19. Hatten die Exekutivbeamt_innen bzw. die Amtsärzt_innen Kenntnis vom schlechten Hygienezustand (Urinflecken im Bett, offene Wunden) von M?

a.    Wenn nein, weshalb nicht?

b.    Wenn ja, wie wurde darauf reagiert?

c.    Inwiefern war die Reaktion/nicht Reaktion ex ante betrachtet adäquat für den Zustand des M.?

20. Wie, wann, wie lange und durch wen wurde die Haftfähigkeit von M überprüft?

a.    Wie oft und wann fand eine Überprüfung statt?

b.    Wer führte diese Prüfungen durch?

21. Zu welchem Ergebnis kam/kamen die Haftfähigkeitsprüfung(en)?

a.    Mit welcher Begründung wurde die Haftfähigkeit bejaht?

b.    Mit welcher Begründung wurde die Haftfähigkeit nicht verneint?

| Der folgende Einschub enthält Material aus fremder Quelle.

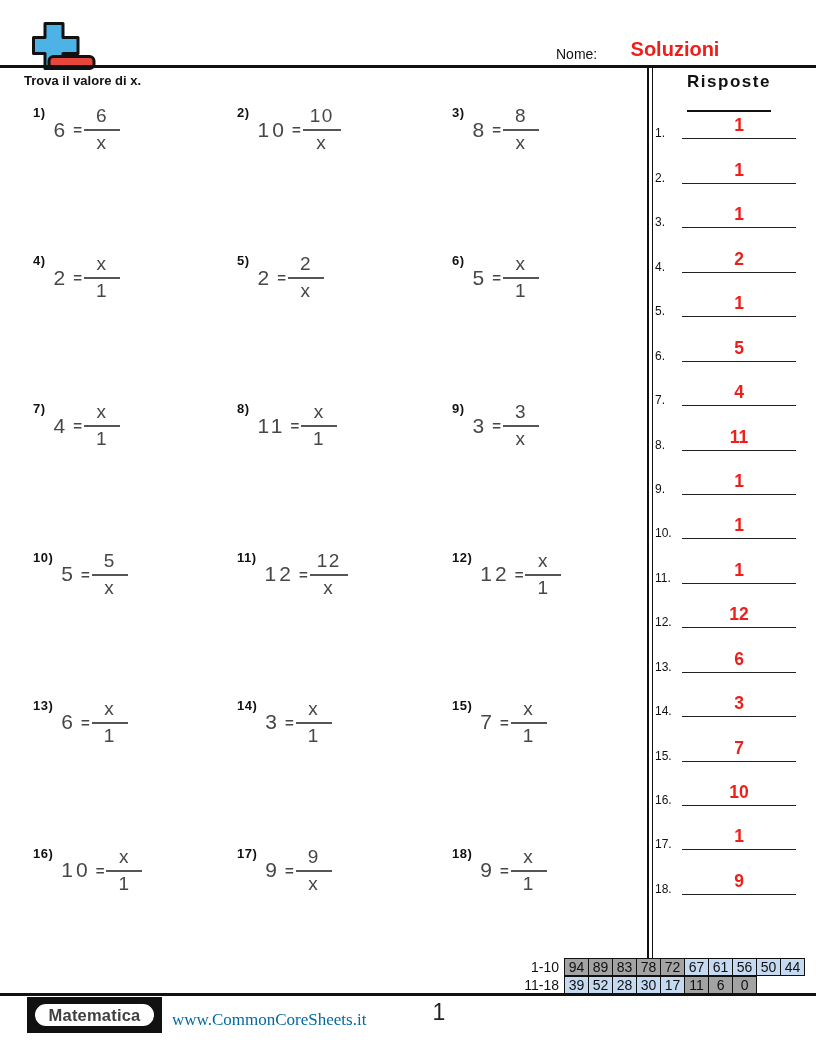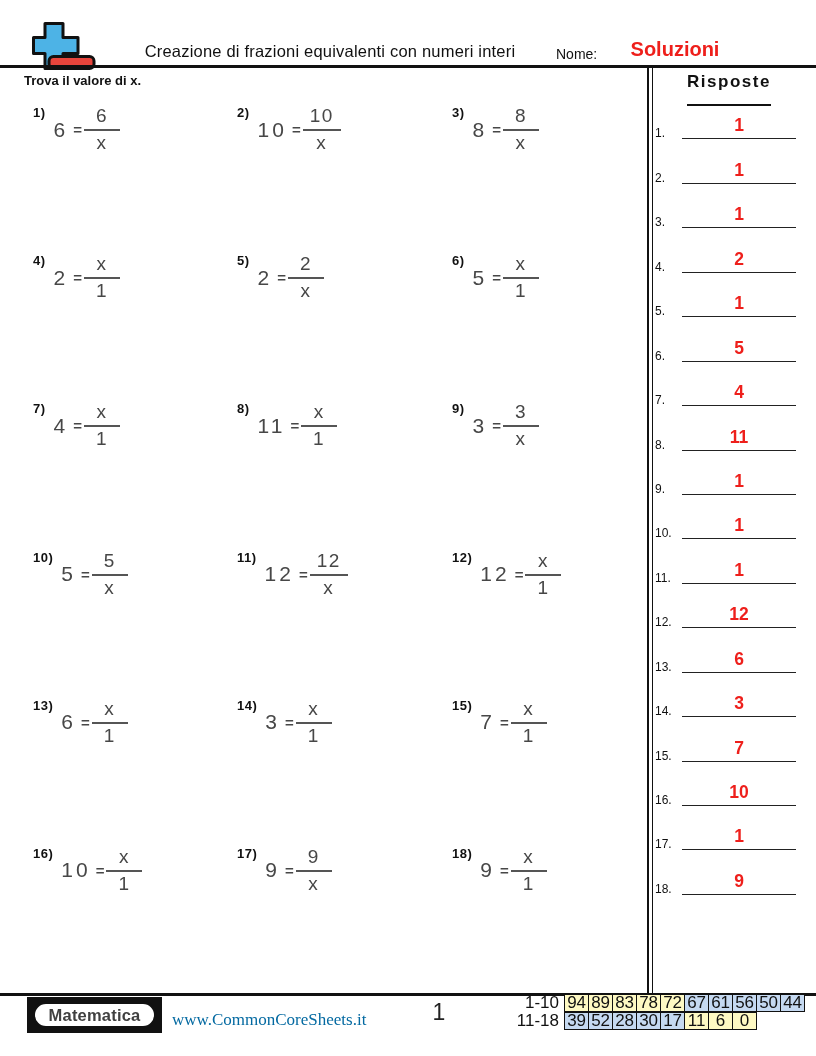--- a/index.html
+++ b/index.html
@@ -45,21 +45,21 @@
   .denom { padding-top:1px; letter-spacing:1.5px; }
 
   
   .vline { position:absolute; top:65px; width:1.6px; height:930px; background:#111; }
   .vline.a { left:647px; } .vline.b { left:651.5px; }
 
   
   .risposte-title-wrap { position:absolute; left:650px; top:72px; width:158px; text-align:center; }
   .risposte-title {
     display:inline-block; font-size:17px; font-weight:bold; letter-spacing:1.5px;
-    border-bottom:2.2px solid #111; padding-bottom:12px;
+    border-bottom:2.2px solid #111; padding-bottom:18px;
   }
   .answers { position:absolute; left:648px; top:98px; width:162px; }
   .answer-row { position:relative; height:44.45px; }
   .ans-num { position:absolute; left:7px; bottom:2px; font-size:12px; color:#111; }
   .ans-line { position:absolute; left:34px; right:14px; bottom:3px; border-bottom:1.7px solid #222; }
   .ans-val {
     position:absolute; left:34px; right:14px; bottom:6px; text-align:center;
     font-size:17.5px; font-weight:bold; color:var(--red);
   }
 
@@ -67,42 +67,41 @@
   .footer-line { position:absolute; left:0; top:993px; width:816px; height:2.6px; background:#111; }
   .brand-box { position:absolute; left:27px; top:997px; width:135px; height:36px; background:#111; padding:4px 5px; }
   .brand-pill {
     width:100%; height:100%; background:#fff; border:3px solid #111; border-radius:15px;
     display:flex; align-items:center; justify-content:center;
     font-size:16.5px; font-weight:bold; color:#404040; letter-spacing:0.2px;
   }
   .website { position:absolute; left:172px; top:1010px; font-size:17px; color:#0369a1;font-family:Liberation Serif, serif; }
   .page-num { position:absolute; left:414px; top:999px; width:50px; text-align:center; font-size:23px; color:#222; }
 
-  .score-table { position:absolute; left:510px; top:994px; font-size:17px; color:#111; }
+  .score-table { position:absolute; left:510px; top:958px; font-size:14px; color:#111; }
   .score-row { display:flex; align-items:stretch; height:18.2px; }
   .score-label { width:54px; text-align:right; padding-right:5px; line-height:18.2px; }
   .score-cells { display:flex; }
   .score-cell {
     width:25.2px; margin-left:-1.2px; border:1.2px solid #111;
-    display:flex; align-items:center; justify-content:center; background:#fef9c3;
+    display:flex; align-items:center; justify-content:center; background:#a3a3a3;
   }
   .score-cell:first-child { margin-left:0; }
   .score-cell.hl { background:var(--cell-blue); }
 </style>
 </head>
 <body>
 
 <div class="page" style="--red: #ee1f1b; --cell-blue: #c5d9f1;">
 
   <svg class="logo-icon" width="64" height="48" viewBox="0 0 64 48">
     <path id="logo-cross" d="M13 1.5 H31 V15.5 H46 V31.5 H31 V46.5 H13 V31.5 H1.5 V15.5 H13 Z" stroke="#111" stroke-width="3" stroke-linejoin="round" fill="#4db3e6"></path>
     <rect id="logo-minus" x="17" y="34.5" width="45" height="12" rx="4.5" stroke="#111" stroke-width="3" fill="#e8453c"></rect>
   </svg>
 
-  <div class="page-title">Creazione di frazioni equivalenti con numeri interi</div>
   <div class="name-label">Nome:</div>
   <div class="name-value">Soluzioni</div>
   <div class="header-line"></div>
   <div class="instructions">Trova il valore di x.</div>
 
   <div class="problems" id="problems">
   <div class="problem">
     <span class="pnum">1)</span>
     <span class="eq">
       <span class="lhs">6</span>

22. Welche Todesursachen wurden bei den Personen festgestellt, die in den Jahren 2009, 2012 und 2013 im PAZ Wien-Hernalser Gürtel verstorben sind?

a.    Gab es bei diesen Todesfällen Hinweise auf Fremdverschulden bzw. auf unterlassene Hilfeleistungen (um detaillierte Erörterung wird ersucht)?

23. Ist Ihrem Ministerium bekannt, ob es im PAZ Wien-Hernalser Gürtel extra Schulungen gab, um Todesfälle in Zukunft zu vermeiden?

24. Wurde der Vorfall am 12. Juni von der Volksanwaltschaft untersucht?

a.    Wenn ja, mit welchem Ergebnis?

b.    Wenn nein, weshalb nicht?

 

Sollte eine detaillierte Beantwortung einzelner Fragen aus Datenschutz- oder Geheimhaltungsgründen iSd StPO nicht möglich sein, so wird dennoch um eine Beantwortung mit möglichst hohem Informationsgehalt im Sinne des parlamentarischen Interpellationsrechts ersucht.